**RAW DATA**
-.-.-

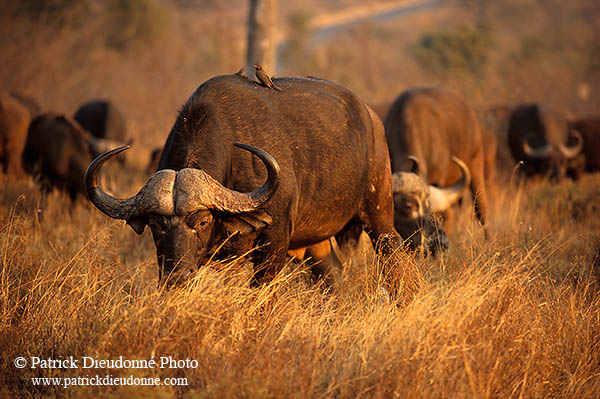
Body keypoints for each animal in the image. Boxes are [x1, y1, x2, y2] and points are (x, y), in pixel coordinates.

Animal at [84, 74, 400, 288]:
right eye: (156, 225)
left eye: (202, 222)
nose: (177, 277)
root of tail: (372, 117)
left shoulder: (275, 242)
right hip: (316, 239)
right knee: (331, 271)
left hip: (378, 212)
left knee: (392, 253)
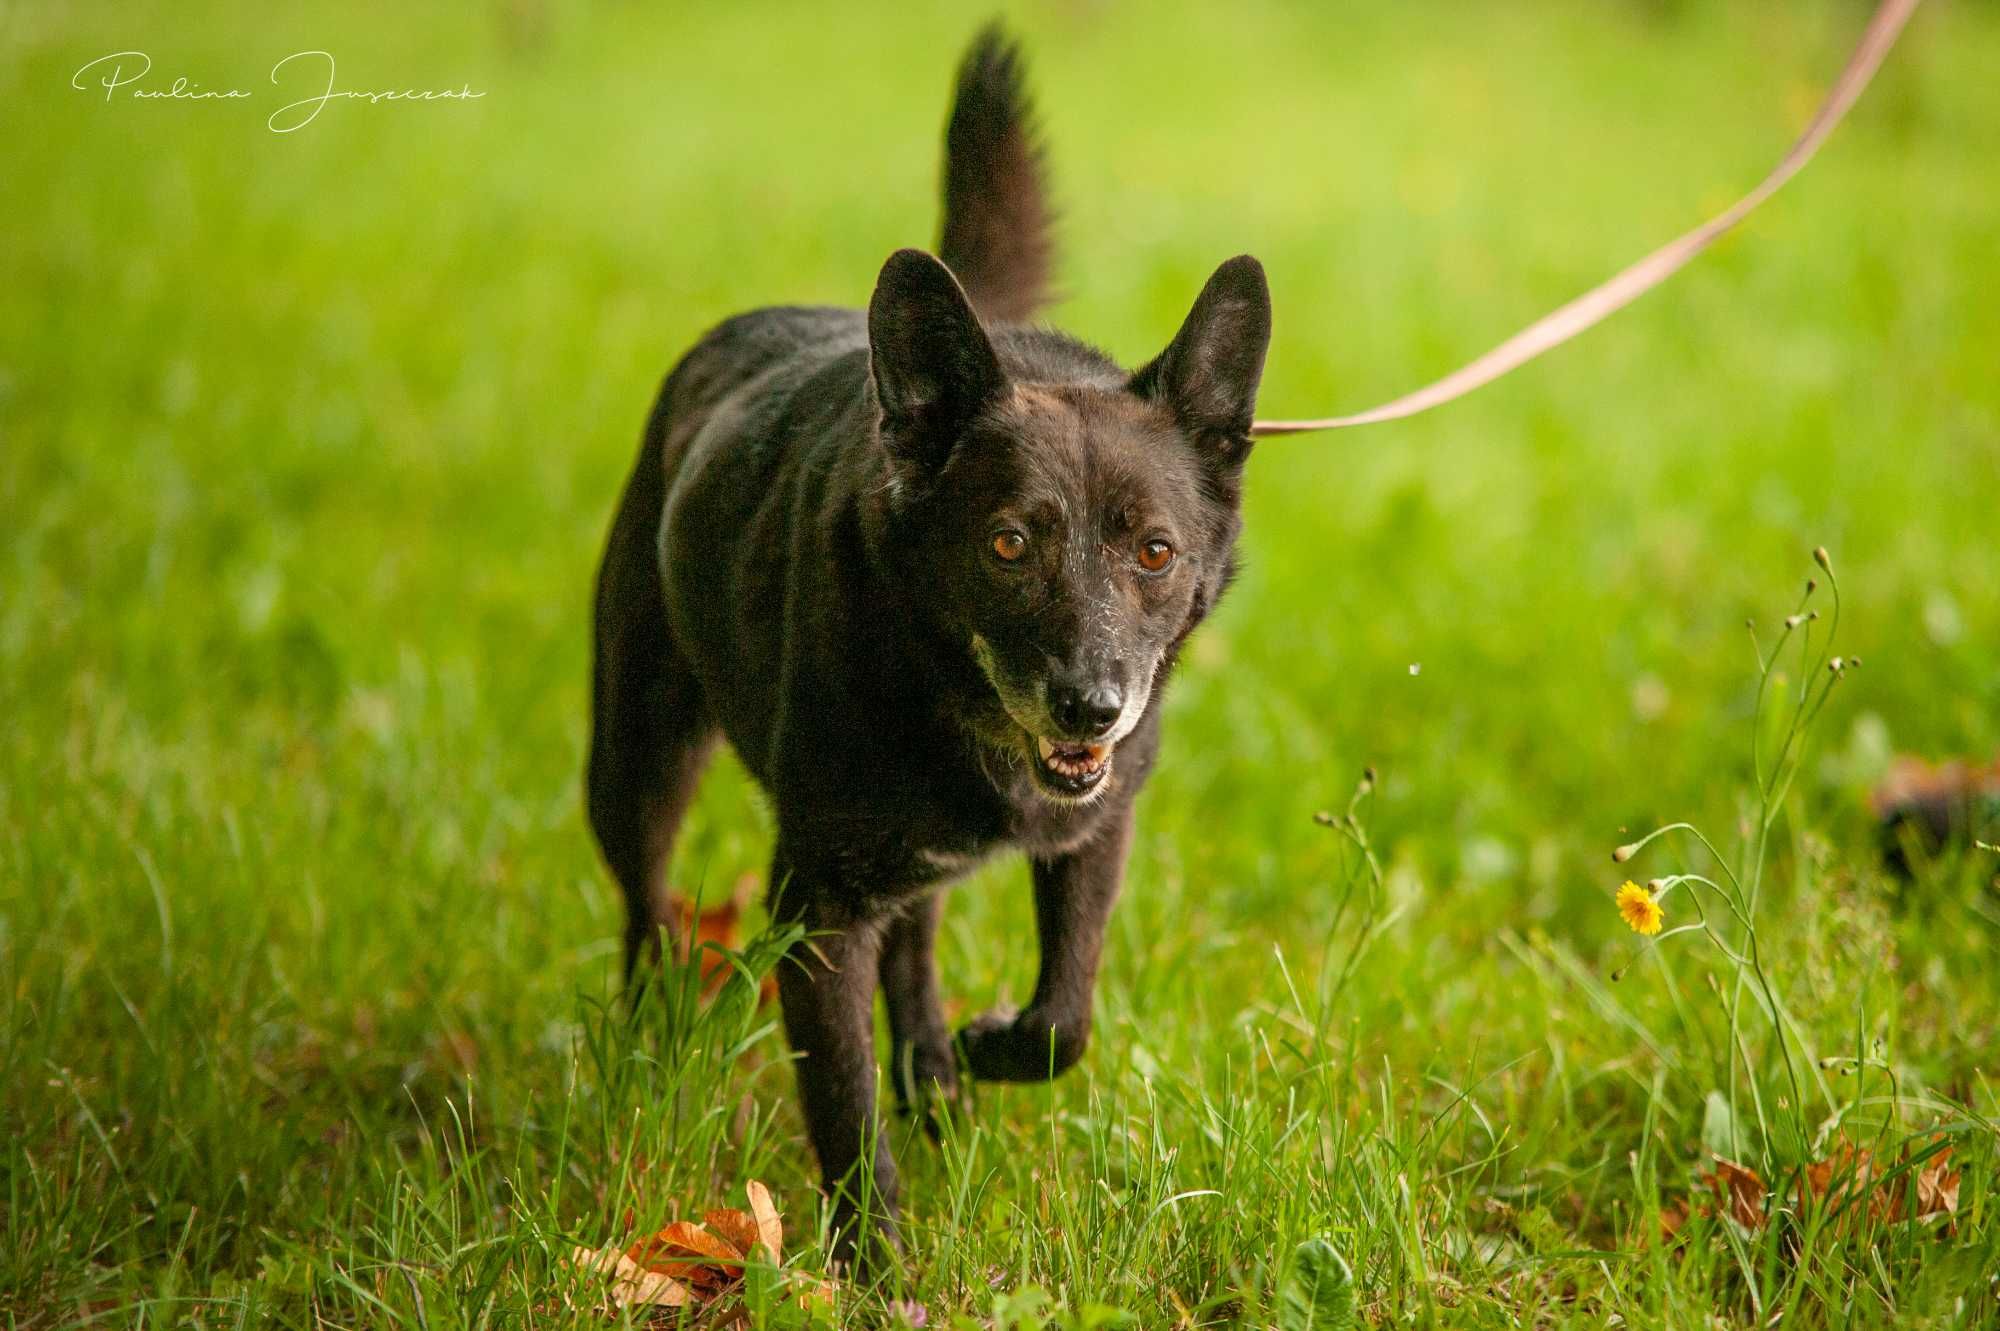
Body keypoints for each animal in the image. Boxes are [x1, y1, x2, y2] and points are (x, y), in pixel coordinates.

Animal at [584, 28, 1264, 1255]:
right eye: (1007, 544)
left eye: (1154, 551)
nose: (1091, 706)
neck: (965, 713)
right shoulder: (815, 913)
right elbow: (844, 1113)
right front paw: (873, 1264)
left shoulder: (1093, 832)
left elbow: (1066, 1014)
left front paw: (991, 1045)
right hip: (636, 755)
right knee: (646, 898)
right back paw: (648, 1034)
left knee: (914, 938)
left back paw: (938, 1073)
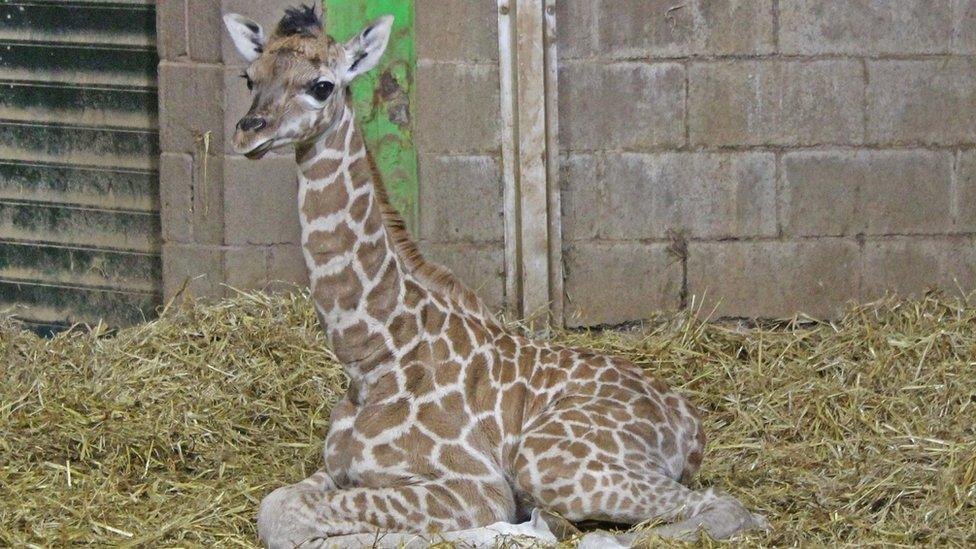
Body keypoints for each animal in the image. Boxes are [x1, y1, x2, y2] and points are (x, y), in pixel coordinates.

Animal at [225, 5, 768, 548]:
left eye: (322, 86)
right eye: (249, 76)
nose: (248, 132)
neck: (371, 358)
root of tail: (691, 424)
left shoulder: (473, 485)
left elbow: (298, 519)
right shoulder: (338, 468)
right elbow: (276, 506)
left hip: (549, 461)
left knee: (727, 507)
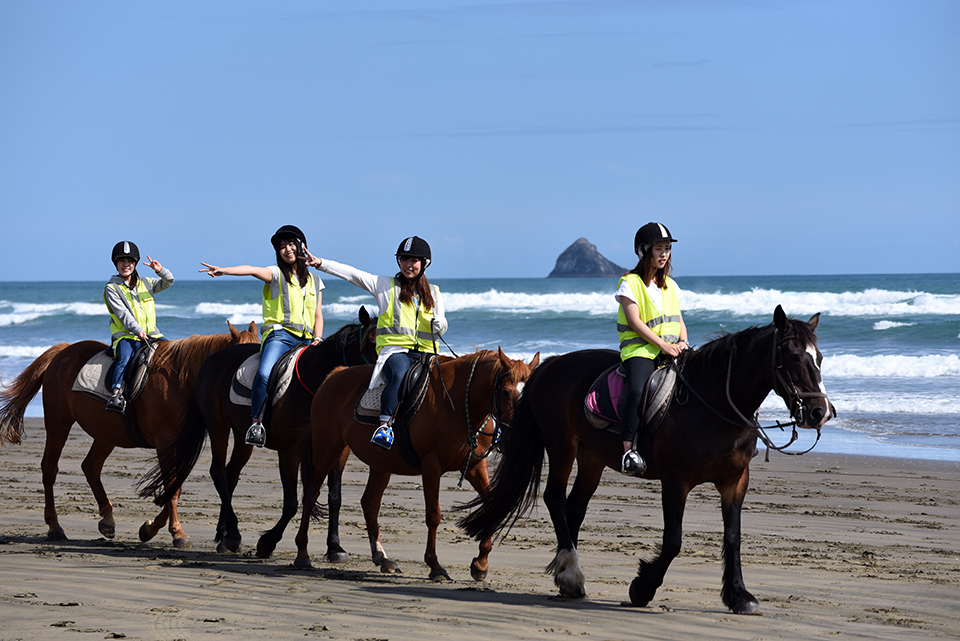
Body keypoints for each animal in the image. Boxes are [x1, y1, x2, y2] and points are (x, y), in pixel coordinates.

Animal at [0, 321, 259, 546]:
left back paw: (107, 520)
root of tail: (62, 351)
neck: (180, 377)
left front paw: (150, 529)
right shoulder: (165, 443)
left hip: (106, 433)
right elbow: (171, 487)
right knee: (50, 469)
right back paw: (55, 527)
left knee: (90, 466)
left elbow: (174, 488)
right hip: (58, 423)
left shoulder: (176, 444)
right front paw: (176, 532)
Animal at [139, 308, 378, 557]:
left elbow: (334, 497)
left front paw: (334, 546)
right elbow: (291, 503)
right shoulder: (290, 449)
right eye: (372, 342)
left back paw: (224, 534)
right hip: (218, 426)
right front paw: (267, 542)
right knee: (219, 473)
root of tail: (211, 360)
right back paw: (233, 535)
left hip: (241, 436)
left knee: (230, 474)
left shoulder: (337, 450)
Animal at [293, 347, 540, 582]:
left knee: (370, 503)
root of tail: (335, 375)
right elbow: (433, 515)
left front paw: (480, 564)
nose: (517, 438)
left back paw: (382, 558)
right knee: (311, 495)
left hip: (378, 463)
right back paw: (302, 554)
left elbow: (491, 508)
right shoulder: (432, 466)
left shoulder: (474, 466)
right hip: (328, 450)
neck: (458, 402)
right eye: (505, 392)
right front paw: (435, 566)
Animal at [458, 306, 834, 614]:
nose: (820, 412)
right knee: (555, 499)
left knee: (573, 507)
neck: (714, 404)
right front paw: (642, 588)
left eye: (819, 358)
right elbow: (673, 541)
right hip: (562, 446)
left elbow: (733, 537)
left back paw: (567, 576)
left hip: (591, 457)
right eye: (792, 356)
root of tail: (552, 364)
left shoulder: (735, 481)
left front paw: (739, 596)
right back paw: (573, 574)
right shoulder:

-.-.-

**TASK TO CARRY OUT**
Everything in the records except the pictures should be retyped exactly.

**EXERCISE ANSWER**
Body keypoints for each animal in the image. Boxes are [x1, y1, x2, y2] and points are (x, y), in pixel coordinates.

Animal at [84, 74, 400, 288]:
right eye: (156, 225)
left eye: (202, 222)
nose: (177, 277)
root of tail: (372, 117)
left shoulder: (275, 242)
right hip: (316, 239)
right knee: (331, 271)
left hip: (378, 212)
left knee: (392, 253)
Body keypoints for each animal in the image. Boxes are [x1, y1, x2, y2] and points are (x, y), in pixel coordinates.

Animal at [584, 28, 1264, 1255]:
right eye: (1007, 544)
left eye: (1154, 551)
nose: (1091, 706)
neck: (965, 713)
right shoulder: (815, 913)
right elbow: (844, 1113)
right front paw: (873, 1264)
left shoulder: (1093, 832)
left elbow: (1066, 1014)
left front paw: (991, 1045)
right hip: (636, 755)
right knee: (646, 898)
right back paw: (648, 1034)
left knee: (914, 938)
left back paw: (938, 1073)
Body keypoints for each animal in the image. Boxes are [x1, y1, x2, y2] and points are (x, y), in pixel coordinates.

Animal at [225, 5, 768, 548]:
left eye: (322, 86)
right eye: (249, 76)
nose: (248, 132)
neck: (371, 358)
root of tail: (691, 424)
left shoulder: (473, 485)
left elbow: (298, 519)
right shoulder: (338, 468)
right elbow: (276, 506)
left hip: (549, 461)
left knee: (727, 507)
Body keypoints for each animal in the image. Boxes are [x1, y1, x2, y2] and points are (x, y), in pixel coordinates.

Animal at [0, 321, 259, 546]:
left back paw: (107, 520)
root of tail: (62, 351)
neck: (180, 377)
left front paw: (150, 529)
right shoulder: (165, 443)
left hip: (106, 433)
right elbow: (171, 487)
right knee: (50, 469)
right back paw: (55, 527)
left knee: (90, 466)
left elbow: (174, 488)
right hip: (58, 423)
left shoulder: (176, 444)
right front paw: (176, 532)
Animal at [139, 308, 378, 557]:
left elbow: (334, 497)
left front paw: (334, 546)
right elbow: (291, 503)
right shoulder: (290, 449)
right eye: (372, 342)
left back paw: (224, 534)
right hip: (218, 426)
right front paw: (267, 542)
right knee: (219, 473)
root of tail: (211, 360)
right back paw: (233, 535)
left hip: (241, 436)
left knee: (230, 474)
left shoulder: (337, 450)
Animal at [293, 347, 540, 582]:
left knee: (370, 503)
root of tail: (335, 375)
right elbow: (433, 515)
left front paw: (480, 564)
nose: (517, 438)
left back paw: (382, 558)
right knee: (311, 495)
left hip: (378, 463)
right back paw: (302, 554)
left elbow: (491, 508)
right shoulder: (432, 466)
left shoulder: (474, 466)
right hip: (328, 450)
neck: (458, 402)
right eye: (505, 392)
right front paw: (435, 566)
Animal at [458, 306, 834, 614]:
nose: (820, 412)
right knee: (555, 499)
left knee: (573, 507)
neck: (714, 404)
right front paw: (642, 588)
left eye: (819, 358)
right elbow: (673, 541)
right hip: (562, 446)
left elbow: (733, 537)
left back paw: (567, 576)
left hip: (591, 457)
right eye: (792, 356)
root of tail: (552, 364)
left shoulder: (735, 481)
left front paw: (739, 596)
right back paw: (573, 574)
right shoulder:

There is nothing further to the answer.